Last month, Cisco, Duke Energy and Charlotte Center City Partnersannounced the creation ofEnvision: Charlotte, a collaboration to make commercial buildings in Charlotte’s urban core more energy efficient. The goal is to use digital smart grid and building automation technologies to reduce energy use by up to 20 percent in about 60 buildings within the inner loop.
Last week, I followed up with Charlotte’s Energy and Sustainability Manager Rob Phocas, to see what else is going on in North Carolina’s largest city.
How would you rate Charlotte today in terms of sustainability?
I wouldn't put us at the top of the pack, and I wouldn’t put us at the bottom. I think we’re between the top and the middle. We have a lot of initiatives underway, including defining what sustainability is for us. Some of the cities that are thought of as more sustainable have a working definition, but we’re not there yet. All our departments are doing interesting programs but we don’t have that cohesive approach yet like Portland does.
How would you define it?
There’s the triple bottom line, and then there’s environmental sustainability. We’ve been focused on environmental sustainability. I think what’s important is how the community wants to define it.
I think one of the issues with sustainability is that depending on who you talk to, it means different things. I was at a conference recently of other urban sustainability directors, and we were all wrestling over what it means for our community. Each city is a little different. The conference was at Park City, Utah. They have three people in their sustainability office, one for each part of the triple bottom line-–environmental, social and economic.
So what are you already doing, and doing right?
We have our energy block grant project—money that came from DoE. We got $6.7 million to develop and implement energy efficiency projects. We’re in the process of doing that now, and the projects range from a small solar installation on a parking deck with an information kiosk (we teamed up with our science museum in town for that), to putting recycling bins on a main street downtown where we didn’t have them before. We are partnering with Center City Partners and Coke and Harris Teeter for a prize patrol. It’s called Get Caught Green-Handed. If you get caught using the recycling bin, you get a prize.
Is the city composting?
City-wide, we’re not. The one entity that was doing some composting was our airport, which was working with the Starbucks locations in the airport and getting the coffee grounds to compost. They also found the coffee grounds are good at getting fire ants down, and there were a lot of fire ants around the lights on the runway. So now they use coffee grounds instead of pesticide. I don’t know if you’ve been bitten by a fire ant--it’s akin to a wasp sting; they’re tiny little guys but they pack a wallop.
Also, the first LEED-certified Ritz-Carlton in the country opened in Charlotte, and they’ve been looking at doing composting on a larger scale.

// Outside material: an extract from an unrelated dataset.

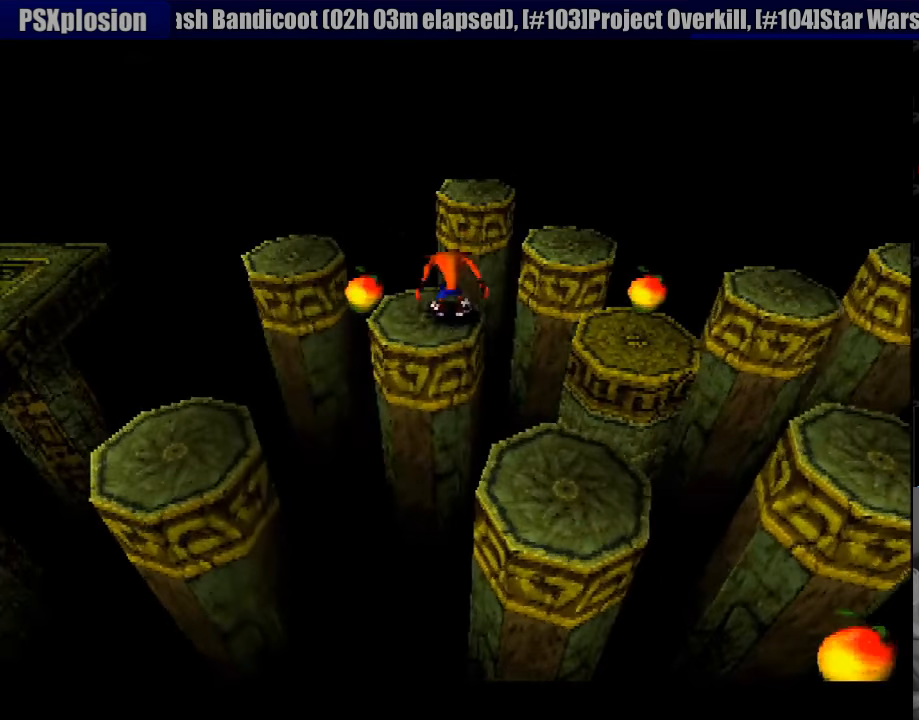
{"buttons": ["CROSS", "DPAD_LEFT"], "events": [[100, "DPAD_LEFT", "down"], [283, "CROSS", "down"]]}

That’s a big statement, when the Ritz-Carlton starts composting.
They have not only the composting, but they have a rooftop vegetable garden and rooftop beehive. It’s a good example of what you can do downtown. [The hotel also has a bike valet, free parking for electric and hybrid vehicles and employee uniforms made of fabric derived from regenerated plastic bottles.]
What challenges do you face in moving forward with a greener city?
In some cities there seems to be more of an awareness of the environment, and people are more tuned in to environmental issues. One of the things I’ve heard talking to other environmental professionals in Charlotte is that we need to get the word out—about the environmental efforts and the benefits of doing it. So one of our biggest challenge is getting accurate news and information out to our residents
When you have big partners involved, like with Envision: Charlotte, they employ a lot of people, who will take this home to their families and neighbors. The goal is to get these 60 to 70 buildings in the heart of Charlotte to reduce their energy usage, but it’s also an education campaign to not only be energy smart in the building but also at home.
How bad is the pollution in Charlotte?
We are in an ozone nonattainment area, which means we have not been able to meet the federal ozone standard. It’s a combination of our geography and where we’re located but we also have a lot of vehicle miles traveled. Our population is very car-dependent.
Do you pay a penalty for not meeting the standard?
It’s complicated. It's not just Charlotte, it’s several counties around us. The general idea is that when measurements are taken, your average needs to be below 85 parts per billion. If you’re not meeting that standard there is the potential to have your federal transportation funding cut.
There’s a group in town called Clean Air Works! that encourages people to take public transportation or carpool, especially on days with high ozone levels.
One of the things the city has done is look for opportunities to increase bicycle use. We also are switching our buses over to hybrid buses. And we just received a grant from the federal government to move forward with a streetcar project.
If there was one thing you could communicate to all the residents of Charlotte, what would it be?
To move forward on environmental issues, we need to look for opportunities to change behavior and educate ourselves about what we can do at home and at work, and then really make the effort to change behaviors. Recognize that it will take all of us to make these changes, not just larger entities.
We’re also launching a website to let everyone know about energy block grant projects. It’s Power2Charlotte.com.